Pittman caught 101 balls for 1,275 yards and 11 touchdowns as the primary target for freshman quarterback Kedon Slovis last season. He’s huge at 6-foot-4, 223 lbs, and he ran a 4.52-second 40-yard-dash at the combine, with a 6.96-second three-cone, fourth amongst receivers. That kind of short-area agility should help him use his large frame effectively off the line at the next level, where bigger receivers often struggle if they’re slow-footed. He should slide right into the WR2 starting spot and should benefit from the addition of Philip Rivers, who has always been able to make good use of big-bodied receivers, dating all the way back to Vincent Jackson.
While he timed well at the combine, the agility doesn’t always show up on tape, with physical corners often delaying his routes and effectively re-directing him away from space. Long-term, he has WR1 upside, but also some bust potential. Short-term, he’s likely to end up with the second-most targets among Colts wide receivers, behind T.Y. Hilton.
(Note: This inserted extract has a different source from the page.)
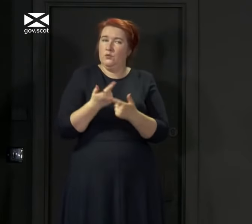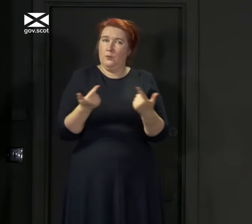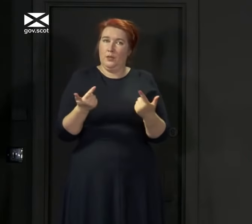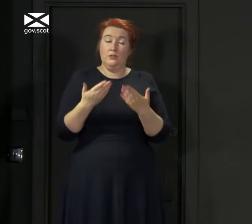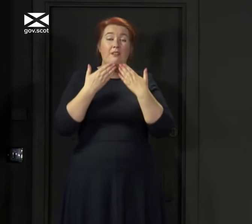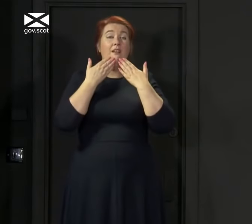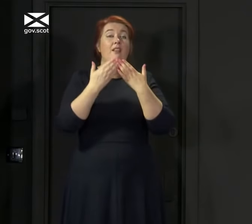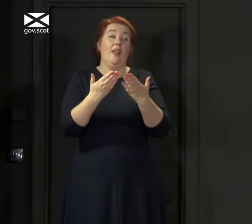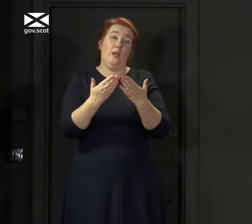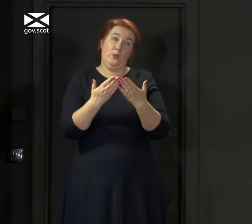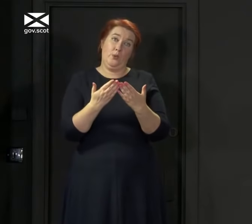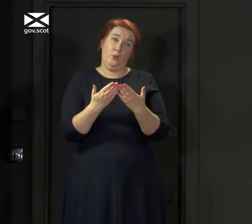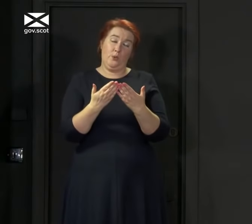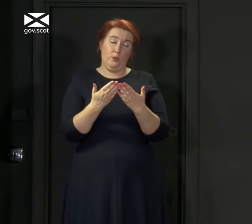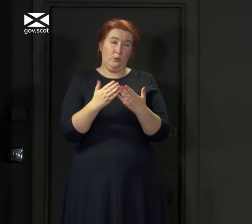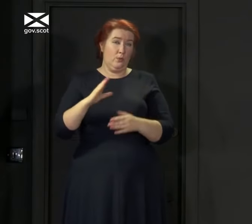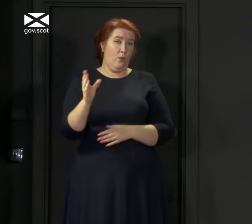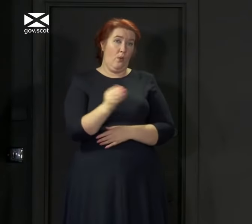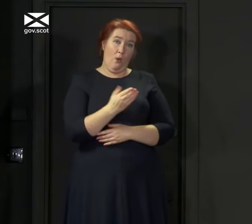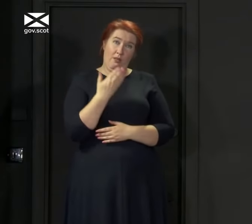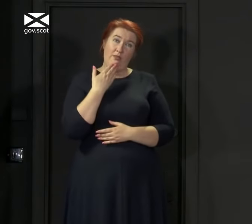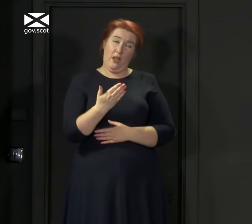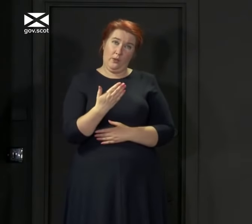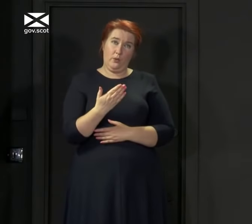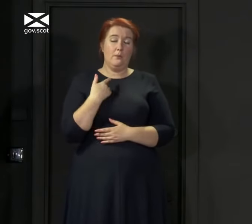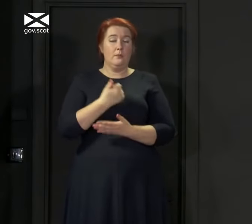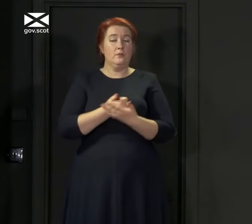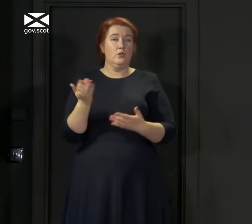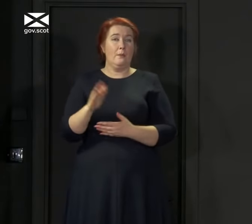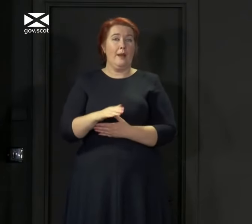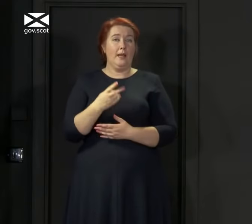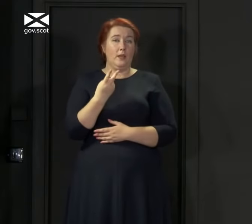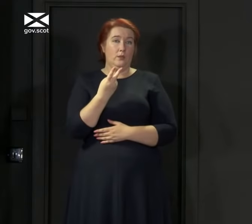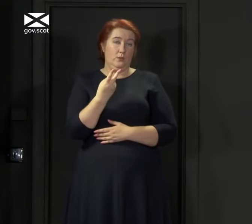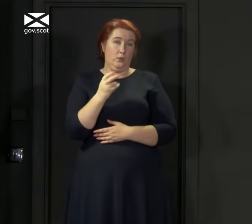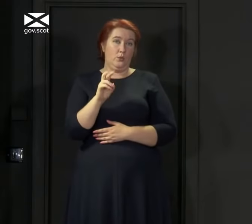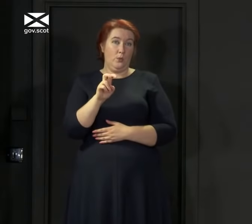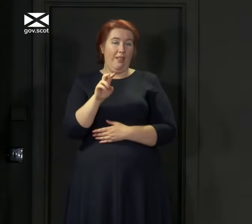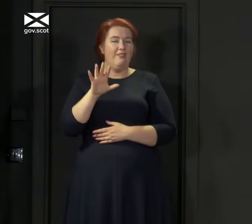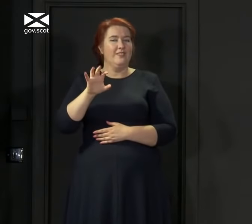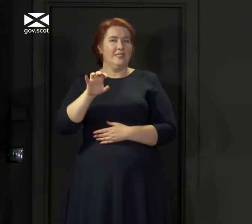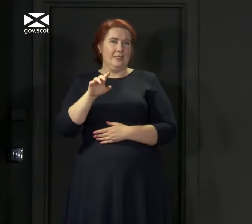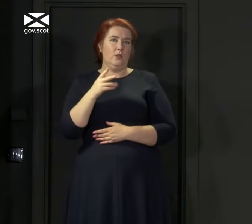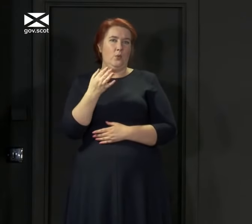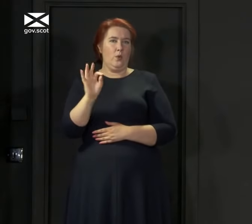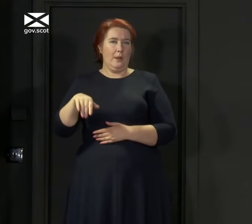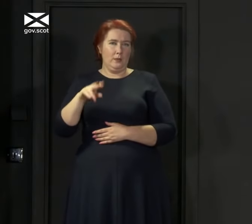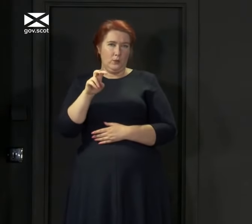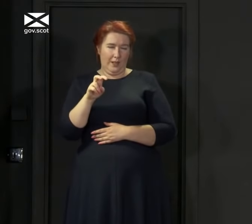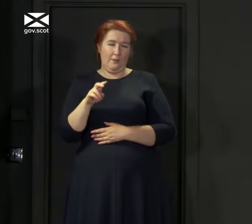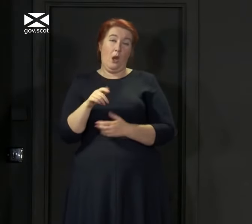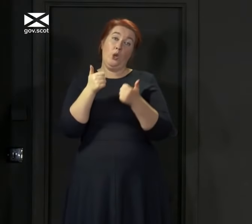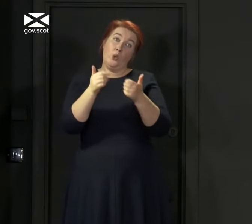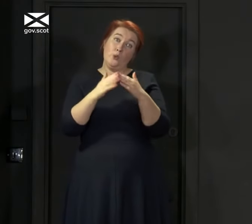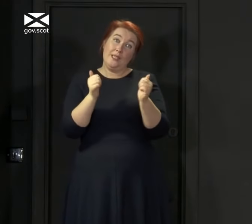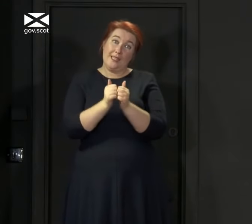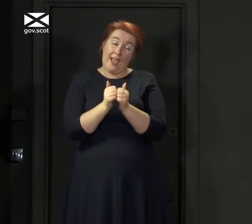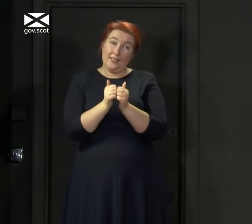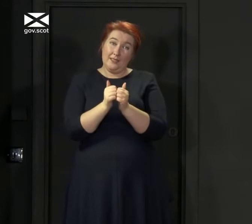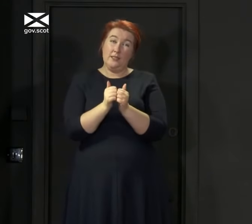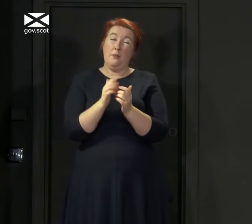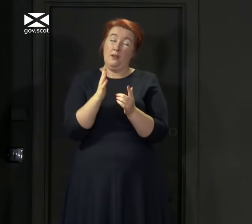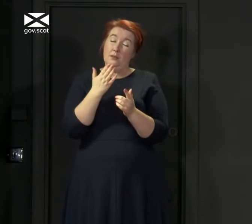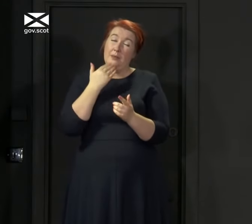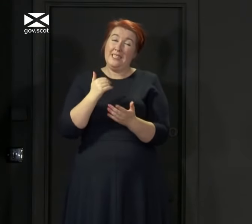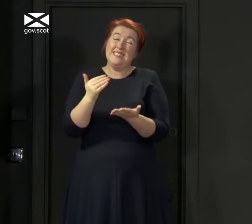My thanks to all of you. I will be back at the usual time on Monday at 12.15. In the meantime, have a good weekend. But most importantly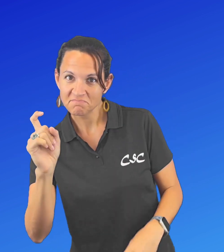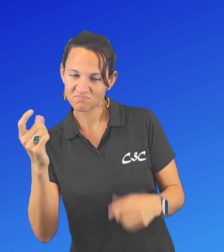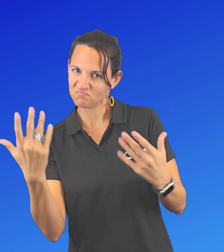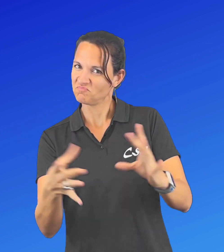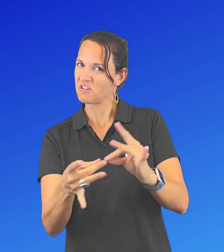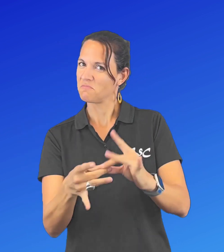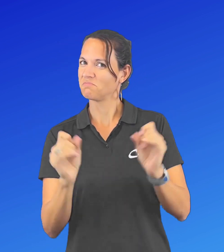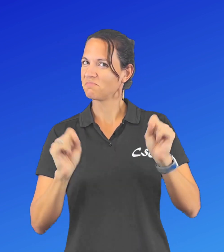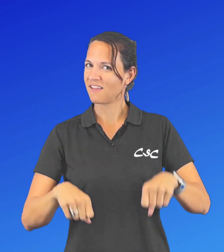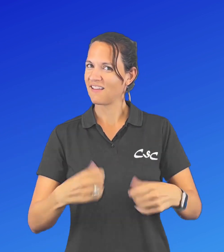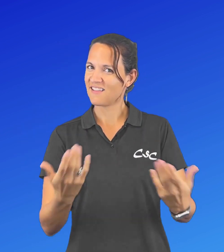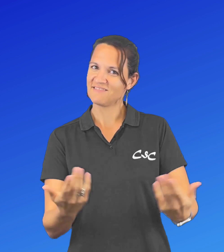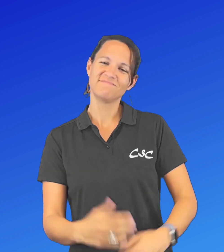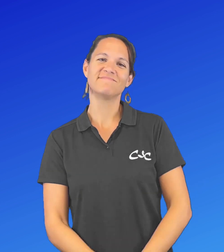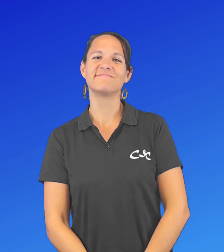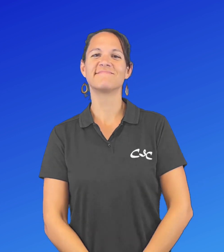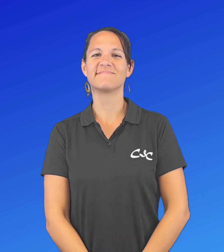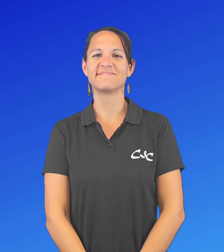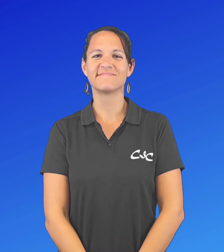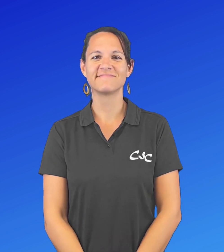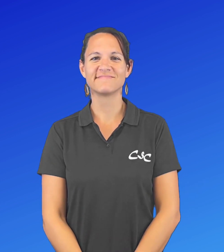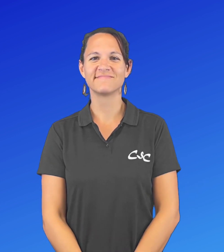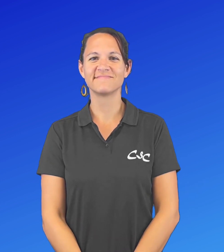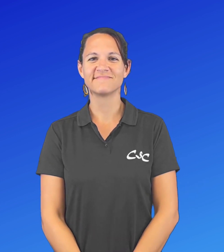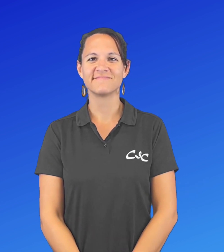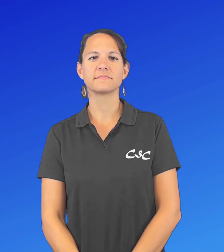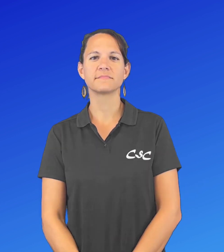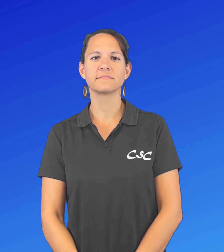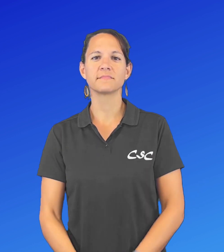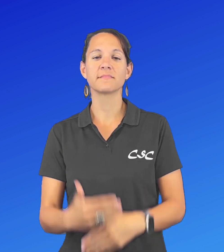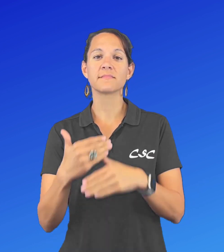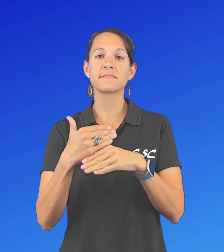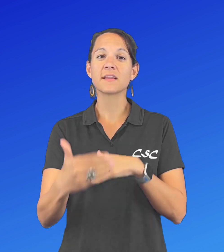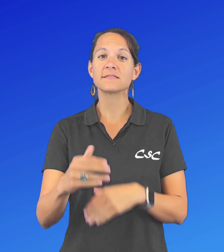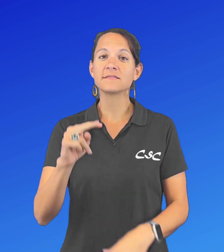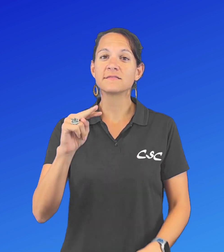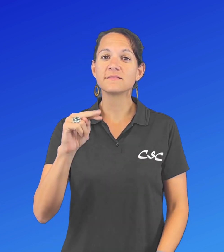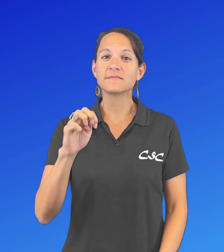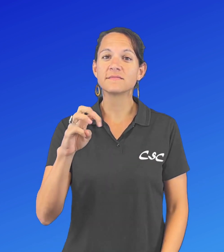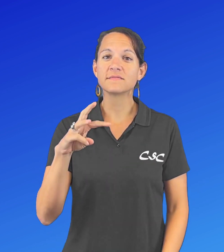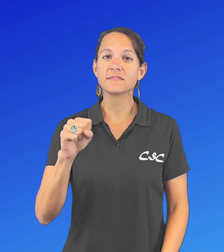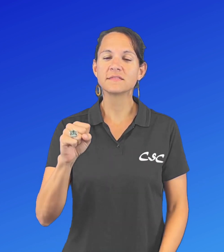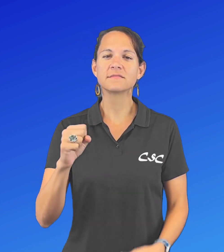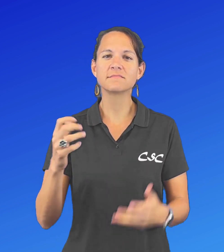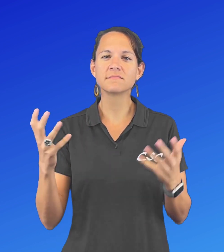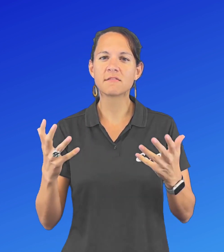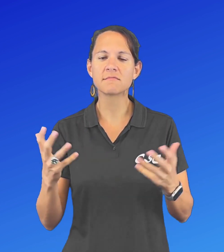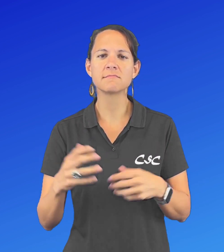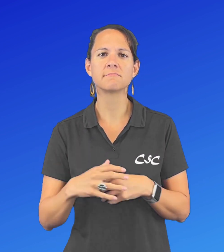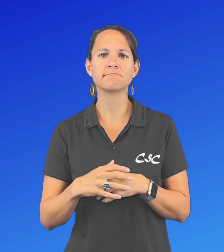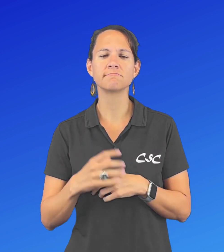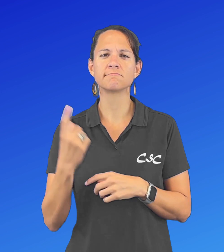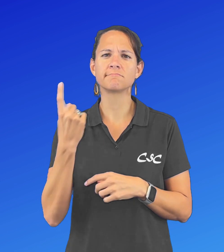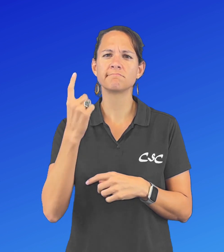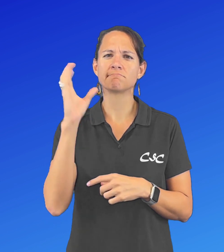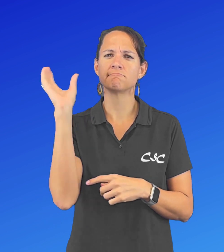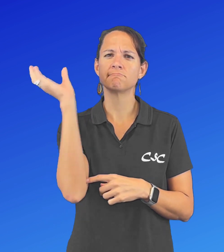ahead and share your photos and videos and comments below. The next segment of the news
It the Colts sniff the 639 pass attempts they had with Andrew Luck in 2018, that could be good enough for redraft numbers, but if they’re more in line with the 513 they had last season, it’ll be hard for the team to sustain multiple fantasy receivers.
2020 Bottom Line
Pittman has talent and should get some opportunity, making him a valid risk/reward proposition at his 14th-round ADP. It’s not often you can get a starter that late in the draft, and while we don’t fully know what this iteration of the Colts’ offense is going to look like, at such a low cost, he’s very much worth grabbing in case he can make an immediate splash with the snaps he’s likely to get.